I am looking at Season Two of the Young Justice animated series, examining its origins in comic book lore and how the show develops its complex mixture of characters and plots.
Serious warning about Spoilers this time, as the plot of this season takes some major twists here.
This episode is focused on one sequence of events, unlike the previous few. There are some side scenes, but one main storyline – which is good given how complicated things are now. For instance when Miss Martian and Superboy were masquerading as Martian Manhunter and Superman, to hide from public knowledge that their elders were off-planet being tried in space-court, I thought “Oh yeah, there’s all that going on, isn’t there…” Nightwing attempts to frame the central, big picture issue as the need to discover The Light’s unknown, extraterrestrial partner. But even that gets murky when you review what has gone on so far. The Light seemed to be working with the Kroloteans, but then betrayed them to a “Competitor.” We’ve seen the evidence of Apokolips at work on Earth, so is Darkseid this Competitor? Other evidence points to the aliens behind Blue Beetle’s Scarab, but nobody in the show seems to know yet that the Scarab even has extraterrestrial origins…
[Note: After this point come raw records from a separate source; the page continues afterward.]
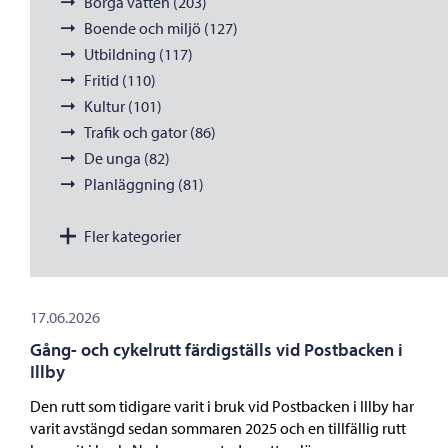
Borgå vatten (203)
Boende och miljö (127)
Utbildning (117)
Fritid (110)
Kultur (101)
Trafik och gator (86)
De unga (82)
Planläggning (81)
Fler kategorier
17.06.2026
Gång- och cykelrutt färdigställs vid Postbacken i
Illby
Den rutt som tidigare varit i bruk vid Postbacken i Illby har
varit avstängd sedan sommaren 2025 och en tillfällig rutt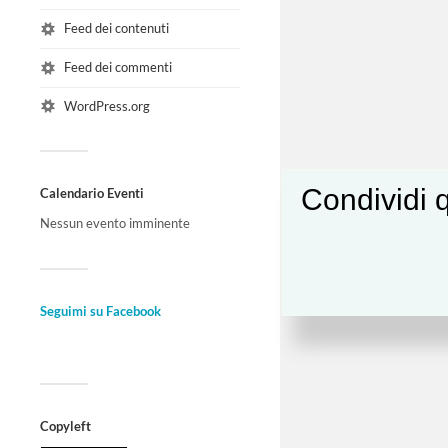
Feed dei contenuti
Feed dei commenti
WordPress.org
Condividi q
Calendario Eventi
Nessun evento imminente
Seguimi su Facebook
Copyleft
There are still the usual parallel stories of the heroes’ external goals – stopping an attack on a rocket launch – and their internal issues. Here that is the simmering conflict of the Conner, M’gann, and La’gaan triangle. Lagoon Boy is showing his immaturity and inexperience by acting against orders for personal reasons, as the original members tended to do in early episodes, before learning to act together as a team. That suggests a reason why the show decided to introduce a set of new characters this season. The veterans are a little too competent (likewise the show has established reasons why powerhouses and masterminds such as Superman and Batman aren’t around to handle everything). The more senior Team members do still have their troubles. We learn that what broke up Conner and M’gann was not just that she was starting to use her mental powers more ruthlessly, but that she also tried to use them to make Conner less upset about it. That’s a pretty serious violation of their trust. But it doesn’t get in the way of them doing their job, as they continue to work together efficiently with minimal distractions, unlike La’gann who gets careless and is taken captive.
Two elements of DC Comics lore stood out this time. That rocket launch is being carried out by Ferris Aircraft, one of DC Comics go-to benevolent businesses. Carol Ferris was originally the token girlfriend of Green Lantern in the 60’s and 70’s, but in more recent times is portrayed as the CEO of her family’s company. In her Young Justice appearance she’s wearing a purple jacket and lipstick, which is an homage to her history of becoming the supervillain Star Sapphire. We don’t know yet if that’s her destiny in Young Justice’s continuity yet.
Also pundit G. Gordon Godfrey make one of this usual rabble rousing appearance, railing against the threat of aliens to Earth. This continues to be extra ominous to comic fans, knowing that not only is “Glorious Godfrey” a scheming badguy, he is to all intent and purposes a God of Deception and Persuasion from Apokolips
The game-changing reveal in this episode was of the deep undercover operation that the elder members of the Team have been engaged in. I am not sure how I feel about it. It is very clever and I didn’t see it coming. It fits with the Team as a Black Ops squad more than a strike force. Yet I liked the potential for emotional conflict that having Kaldur turn badguy had suggested. The series is recognizing that this trick is not without consequences. The staged “death” of Artemis has real emotional consequences on those who are not part of the plan and I expect the deception to have long lasting reverberations.